“Ogni cinque secondi nel mondo una superficie di suolo grande come un campo di calcio viene erosa”. A lanciare l’allarme è Maurizio Martina, vicedirettore generale della Fao, l’organizzazione delle Nazioni Unite per l’alimentazione e l’agricoltura, in un intervento pubblicato sul settimanale L’Espresso. E lui stesso spiega: “Il degrado dei suoli rappresenta una grave minaccia per la sicurezza alimentare e per il raggiungimento concreto degli obiettivi di sviluppo sostenibile compromettendo il benessere di oltre tre miliardi di persone”. Da qui, la previsione che entro i prossimi sessant’anni rischiamo di perdere tutta la terra fertile e coltivabile.
Nel suo articolo, l’ex segretario del Pd ed ex ministro delle Politiche agricole nei governi Renzi e Gentiloni, dedica poi un “focus” in particolare al nostro Paese: “In Italia il 28% dei terreni coltivabili è andato perso nell’ultimo quarto di secolo, mentre a livello globale un terzo dei suoli è soggetto a degradazione”. Se consideriamo che circa il 95% del cibo che produciamo e mangiamo ogni giorno proviene, direttamente o indirettamente, dai nostri suoli “dovremmo comprendere che tutelare la salute della terra diventa oggi più che mai vitale per tutelare la nostra stessa vita e il futuro del pianeta”.

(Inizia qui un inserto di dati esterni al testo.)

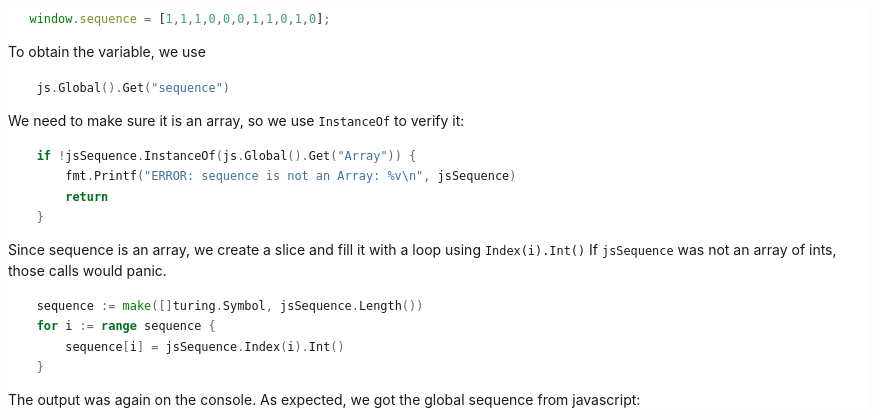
  ```javascript
    window.sequence = [1,1,1,0,0,0,1,1,0,1,0];
 ```

To obtain the variable, we use

```go
    js.Global().Get("sequence")
```

We need to make sure it is an array, so we use `InstanceOf` to verify it:

```go
    if !jsSequence.InstanceOf(js.Global().Get("Array")) {
        fmt.Printf("ERROR: sequence is not an Array: %v\n", jsSequence)
        return
    }
```

Since sequence is an array, we create a slice and fill it with a loop using `Index(i).Int()`
If `jsSequence` was not an array of ints, those calls would panic.

```go
    sequence := make([]turing.Symbol, jsSequence.Length())
    for i := range sequence {
        sequence[i] = jsSequence.Index(i).Int()
    }
```

The output was again on the console. As expected, we got the global
sequence from javascript:

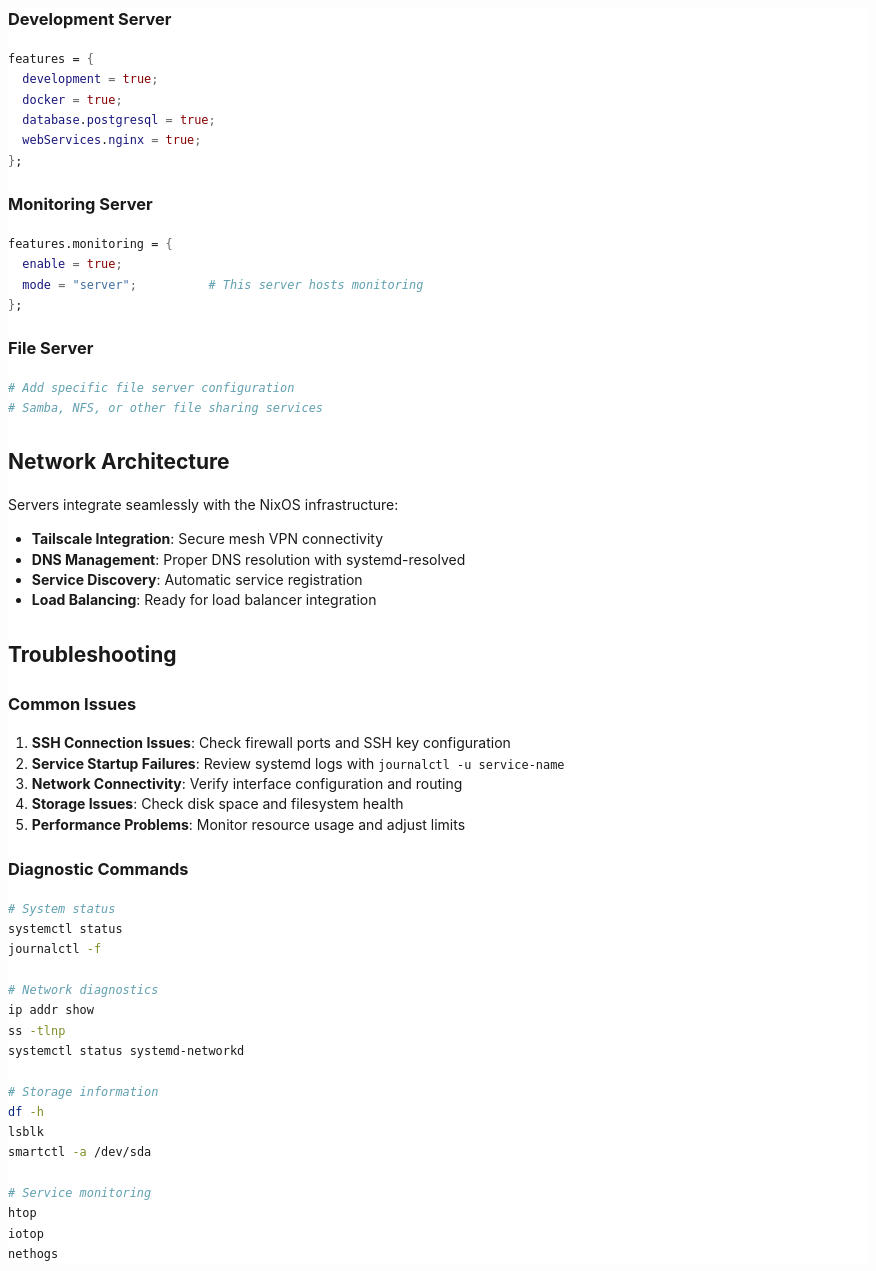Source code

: ### Development Server
```nix
features = {
  development = true;
  docker = true;
  database.postgresql = true;
  webServices.nginx = true;
};
```

### Monitoring Server
```nix
features.monitoring = {
  enable = true;
  mode = "server";          # This server hosts monitoring
};
```

### File Server
```nix
# Add specific file server configuration
# Samba, NFS, or other file sharing services
```

## Network Architecture

Servers integrate seamlessly with the NixOS infrastructure:

- **Tailscale Integration**: Secure mesh VPN connectivity
- **DNS Management**: Proper DNS resolution with systemd-resolved
- **Service Discovery**: Automatic service registration
- **Load Balancing**: Ready for load balancer integration

## Troubleshooting

### Common Issues

1. **SSH Connection Issues**: Check firewall ports and SSH key configuration
2. **Service Startup Failures**: Review systemd logs with `journalctl -u service-name`
3. **Network Connectivity**: Verify interface configuration and routing
4. **Storage Issues**: Check disk space and filesystem health
5. **Performance Problems**: Monitor resource usage and adjust limits

### Diagnostic Commands

```bash
# System status
systemctl status
journalctl -f

# Network diagnostics
ip addr show
ss -tlnp
systemctl status systemd-networkd

# Storage information
df -h
lsblk
smartctl -a /dev/sda

# Service monitoring
htop
iotop
nethogs
```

Le minacce da fronteggiare sono diverse: l’erosione, l’acidificazione, l’inquinamento chimico e l’impoverimento dei nutrienti dei suoli. E perciò la stessa Fao ha evidenziato recentemente i dati relativi alla salinizzazione e alla sodificazione dei terreni, fenomeni che riguardano l’8,7% dei suoli mondiali e cioè più di 833 milioni di ettari di terreno ormai aridi o semi-aridi, con una perdita di produzione pari a oltre 27 miliardi di dollari. Questa tendenza minaccia di ripercuotersi anche sui flussi migratori, costringendo le popolazioni più povere ad abbandonare terre ormai improduttive.
Il vicedirettore generale della Fao auspica quindi l’adozione di pratiche virtuose, come l’agricoltura di precisione, l’agroecologia, l’agricoltura biologica, l’agricoltura di conservazione e l’agroselvicoltura. Un dato su tutti: in Europa vengono gettati 64 milioni di tonnellate di rifiuto organico nelle discariche o negli inceneritori invece di essere riutilizzati come concime per rigenerare i suoli. “La transizione ecologica – conclude Martina – impone un salto di qualità complessivo del sistema e dei comportamenti di cittadini, imprese, istituzioni e sarà sempre più forte il bisogno per le comunità locali di aumentare la propria responsabilità nella cura dei suoli”.
Sullo stesso argomento va registrato un altro articolo a firma di Raffaele Milani, direttore del Laboratorio di ricerca sulle città e i paesaggi dell’Università di Bologna, apparso sul quotidiano cattolico Avvenire sotto il titolo “Facciamo per le campagne ciò che ora si fa per le città”. A suo avviso, “alla rapacità edilizia che si estende enormemente a danno della campagna bisogna opporre un disegno di rinaturalizzazione dei terreni incolti e degradati”. E quindi, “perché insieme, istituzioni e cittadini, non provano a creare vie giardino, vie orti, sentieri naturali che tornano verso la città in uno splendore di alberi, piante, fiori?”.
La proposta operativa di Milani è di intervenire “con un piano di finanziamenti simili a quelli adottai dal governo per l’edilizia cittadina”, a partire dal patrimonio dell’architettura rurale spesso abbandonata e degradata. L’auspicio, insomma, è che lo Stato intervenga come sta facendo nelle città con i vari bonus e superbonus. “Nobilitare l’architettura rurale – afferma infine l’autore dell’articolo – implica il nobilitare l’arte dell’agricoltura in generale”.